Soutenu par The Kitchen Hub, un important incubateur en Israël, créé et détenu par Strauss Group Ltd., le leader de l’agroalimentaire israélien, Aleph Farms a été créé en 2017 et a levé 12 millions de dollars en début d’année.
Viande ‘cultivée’ ?
Le premier burger in vitro conçu à partir de cellules souches de vaches par un scientifique néerlandais de l’université de Maastricht, Mark Post, a été présenté en 2013. Plusieurs start-up se sont depuis engouffrées sur le créneau.
Le coût de production est encore très élevé et aucun produit n’est disponible à la vente.
Viande « de laboratoire », « artificielle », « à base de cellules », « cultivée », l’appellation même fait encore débat.
Mais des dégustations ont déjà eu lieu et les acteurs du secteur misent sur une commercialisation à petite échelle assez rapidement.
« Probablement cette année », affirmait début septembre le patron de la société californienne JUST, Josh Tetrick, à une conférence à San Francisco. « Pas dans 4 000 supermarchés Walmart ou dans tous les McDo, mais dans une poignée de restaurants. »
« La question est de savoir ce qu’on veut proposer et à quel coût », tempérait toutefois Niya Gupta, patronne de la start-up new-yorkaise Fork & Goode.
Car si les innovations en laboratoires se multiplient, le secteur peine encore à maîtriser les procédés et les machines permettant de se développer à grande échelle.
L’arrivée dans les rayons des supermarchés à des prix raisonnables pourrait se faire, selon les estimations, dans les cinq à vingt ans.
Il faudrait, de l’aveu de plusieurs observateurs, beaucoup plus d’investissements. Le secteur n’avait attiré au total que 73 millions de dollars en 2018 selon l’organisme promouvant les alternatives à la viande et au poisson, The Good Food Institute.
Un autre obstacle majeur est la réglementation, encore imprécise.
Aux Etats-Unis par exemple, l’administration a esquissé en mars un cadre réglementaire partageant la supervision de ces aliments à base de cellules entre le ministère de l’Agriculture (USDA) et l’agence en charge de la sécurité alimentaire (FDA). Mais il n’est pas encore finalisé.
Etiquetage
Pour leurs partisans, les viandes et poissons à base de cellules peuvent transformer durablement le système de production en évitant d’élever et de tuer des animaux.

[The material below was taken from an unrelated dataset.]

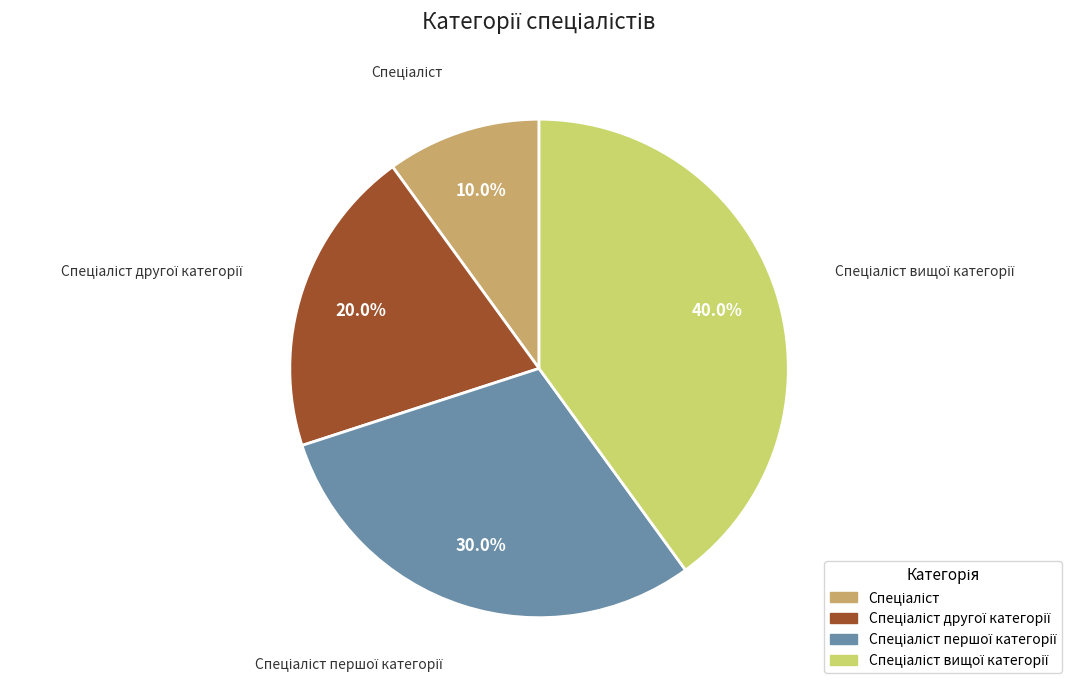

Is there a majority slice in this chart?

No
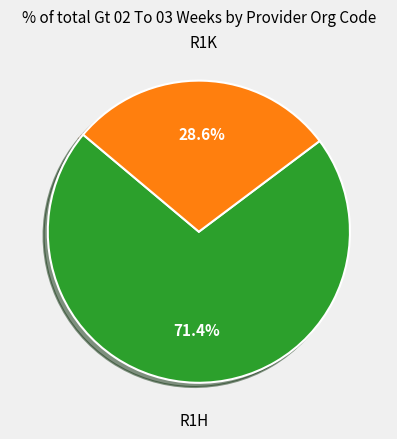

Count the number of slices in the pie.

2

Des interrogations persistent toutefois sur leur réel impact environnemental, notamment leur consommation énergétique, et sur leur sécurité sanitaire.

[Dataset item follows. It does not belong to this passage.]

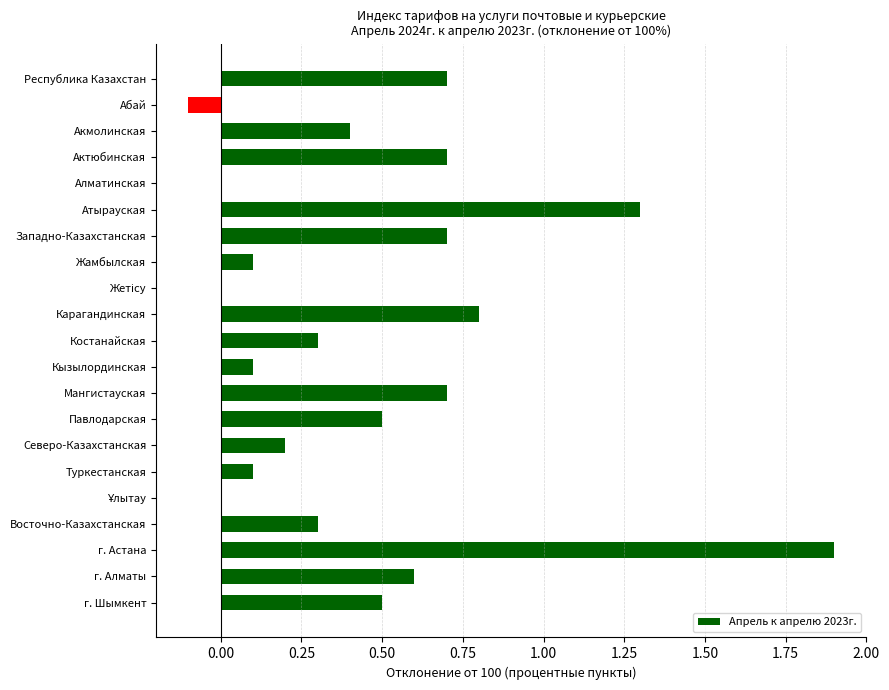

The value at Акмолинская is 0.4. True or false?

True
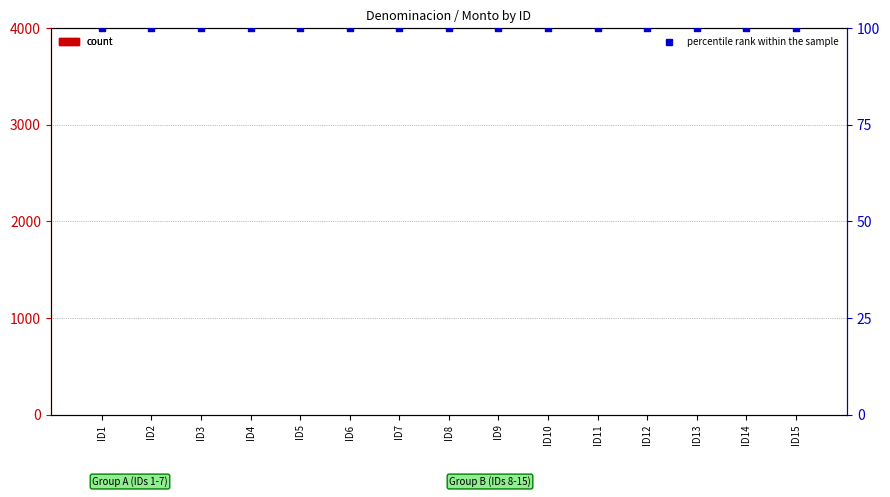

Which series has the widest spread of Y values?

count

Mais pour le poisson par exemple, « les opportunités sont énormes », assure Lou Cooperhouse, patron de la start-up BlueNalu.

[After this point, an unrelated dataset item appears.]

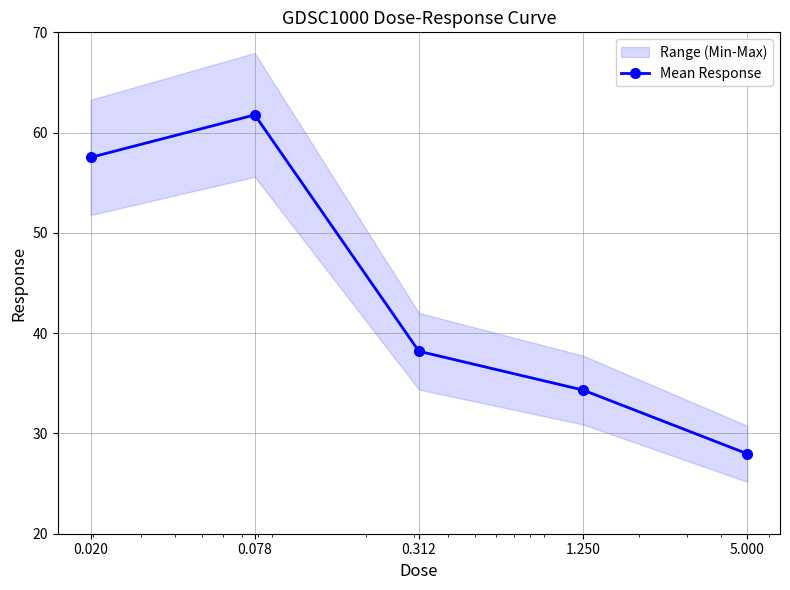

Rank the categories by value from lowest to highest.

5.000, 1.250, 0.312, 0.020, 0.078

« La demande (en poisson) au niveau mondial n’a jamais été aussi grande », explique-t-il à l’AFP. Or « on a un vrai problème d’approvisionnement » entre la surpêche, le changement climatique et l’incertitude permanente sur ce qui sera ramené dans les filets. Couplé à « un problème avec l’approvisionnement en lui-même » avec la présence par exemple de mercure dans certains poissons.
« Pourquoi ne pas ajouter une troisième catégorie de poisson : ‘pêché’, ‘élevé’, ‘à base de cellules' », avance M. Cooperhouse.
Créée en 2018, son entreprise développe une plateforme technologique pouvant servir à la conception de divers produits de la mer, principalement des filets de poisson, sans arête ni peau.
La littérature scientifique sur les cellules souches, le génie biologique ou l’impression de tissus organiques existait déjà, fait valoir le directeur technologique de BlueNalu, Chris Dammann. « Il fallait tout réunir et l’optimiser. »
La montée des protéines à base de cellules animales n’effraie pas vraiment l’agriculture traditionnelle.
« C’est sur notre radar » et « certaines personnes, pour des raisons sociétales, voudront manger ce produit », admet Scott Bennett en charge des relations avec le Congrès pour le principal syndicat agricole américain, Farm Bureau. Mais le marché est vaste et va encore grandir avec la consommation croissante de protéines animales dans les pays en développement.
L’important selon lui est de ne pas induire en erreur le consommateur et de s’assurer que l’étiquetage est clair.